Speaking from painful experience, the bluing will look terrible after welding with just your average weld wire or rod.
It's pretty tricky to get it to look right.
If you're OK with it looking mottled(ie. Cerakoting), go ahead and get anybody to weld it.
 
the trick is. once welded and polished.
You have to heat treat it in a toaster oven on 350F for 3hrs. Let it cool.
Then the bluing will come out very even.
 
IF,IF,IF any copper plating to prevent corrosion on the filler wire/rod is NOT removed prior to TIG welding,the filler will NOT match the parent material since the copper will float to the top & prevent any bluing process.

Not my first Rodeo!
 
IF,IF,IF any copper plating to prevent corrosion on the filler wire/rod is NOT removed prior to TIG welding,the filler will NOT match the parent material since the copper will float to the top & prevent any bluing process.

Not my first Rodeo!

I've never had any problem bluing welds, and all my filler rods for tig and wire for mig is copper coated. Yes, welds can take the blue different from parent material, but I can't accept the blanket statement you have made, and I have welded a lot of gun parts with ER70S series copper coated filler from gun bolts to magazines, mag wells, receivers, m14 gas systems, op rods, etc.
 
I've never had any problem bluing welds, and all my filler rods for tig and wire for mig is copper coated. Yes, welds can take the blue different from parent material, but I can't accept the blanket statement you have made, and I have welded a lot of gun parts with ER70S series copper coated filler from gun bolts to magazines, mag wells, receivers, m14 gas systems, op rods, etc.

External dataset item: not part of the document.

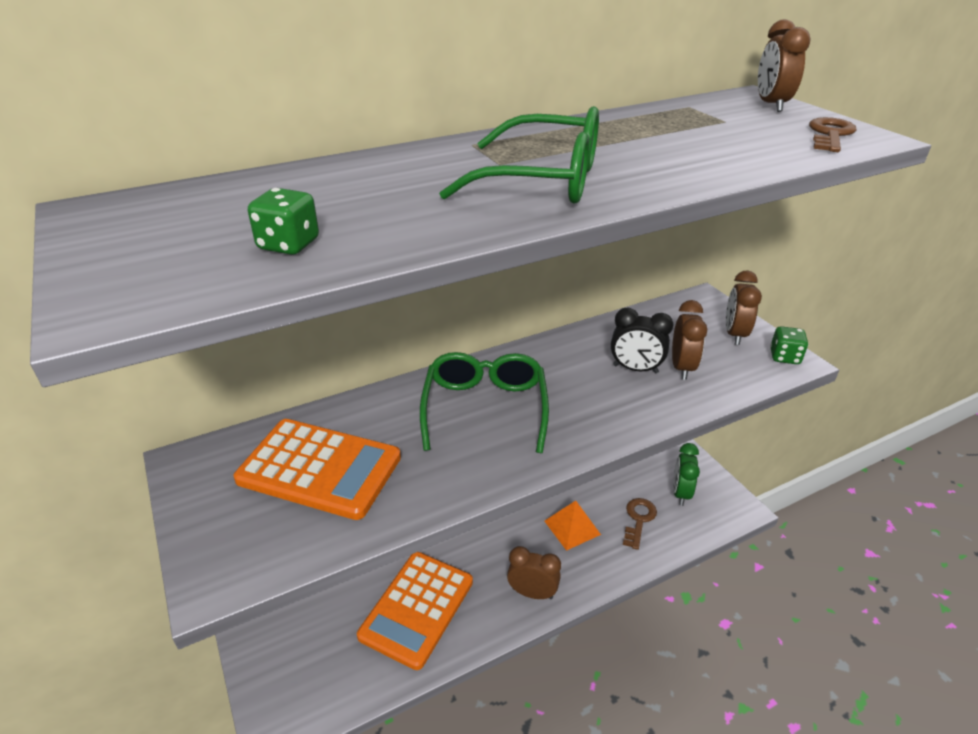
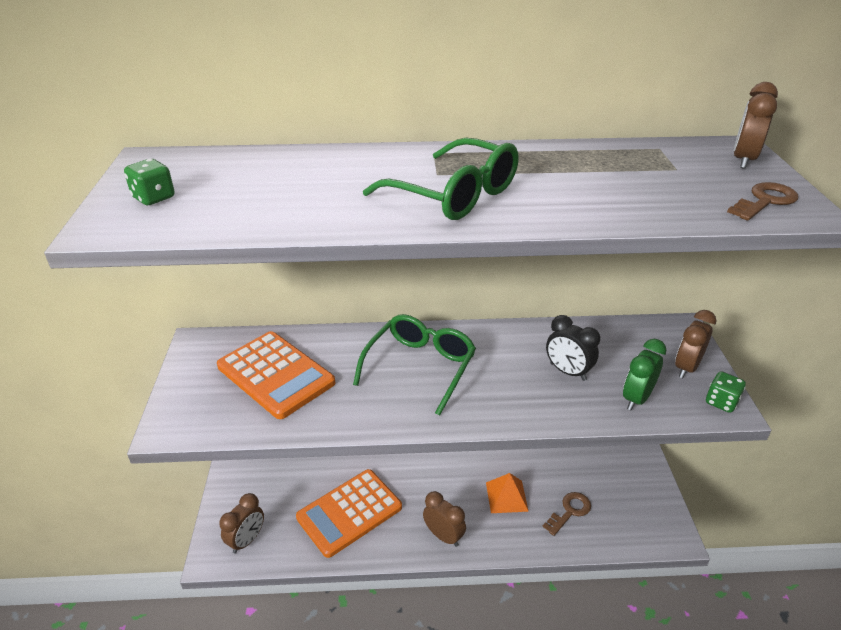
camera: 25 degrees right, 0 degrees up
(288, 245) = (235, 209): green dice -> green dice (154, 198)
(680, 493) = (623, 502): green clock -> green clock (636, 398)
(682, 367) = (611, 382): brown clock -> brown clock (247, 540)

In the past 5 decades, my experiences have been different from yours.

Good Luck
 
In the past 5 decades, my experiences have been different from yours.

Good Luck

Is it that the welds don't take any blue, or is it that they have a lighter shade, or perhaps a brownish shade compared to the other metal? Does it do the same thing if the weld is ground down and removes that surface copper? Most of the welds I've done, the weld is ground down and finished to match the base metal. Shouldn't that remove the surface copper you believe is interfering with the blue process?
 
I am a journeyman welder with GTAW experience. Long story short. Take it to a gunsmith, if they can't do it, odds are great they'll have a guy who they trust to do the job.

-S.
 
I experimented a few times with various methods of welding and polishing and bluing that part...

Brownells offer a low nickel rod for gas welding that blued very nicely closely matching the original... tried tig with that rod too... worked not bad... and mig... it too worked pretty good.

If gas welding plain rod is not that good... use the Brownells low nickel rod.
 
For that Silver solder will work.
Get a second lever firstand do the mod on it, Install it after it is finished. That adds value as there are two options if you sell the gun or decide to go to the old style
 
Don't you love seeing a nicely blued steel part with silver soldering or brazing within that part standing out like gold? yuuuch!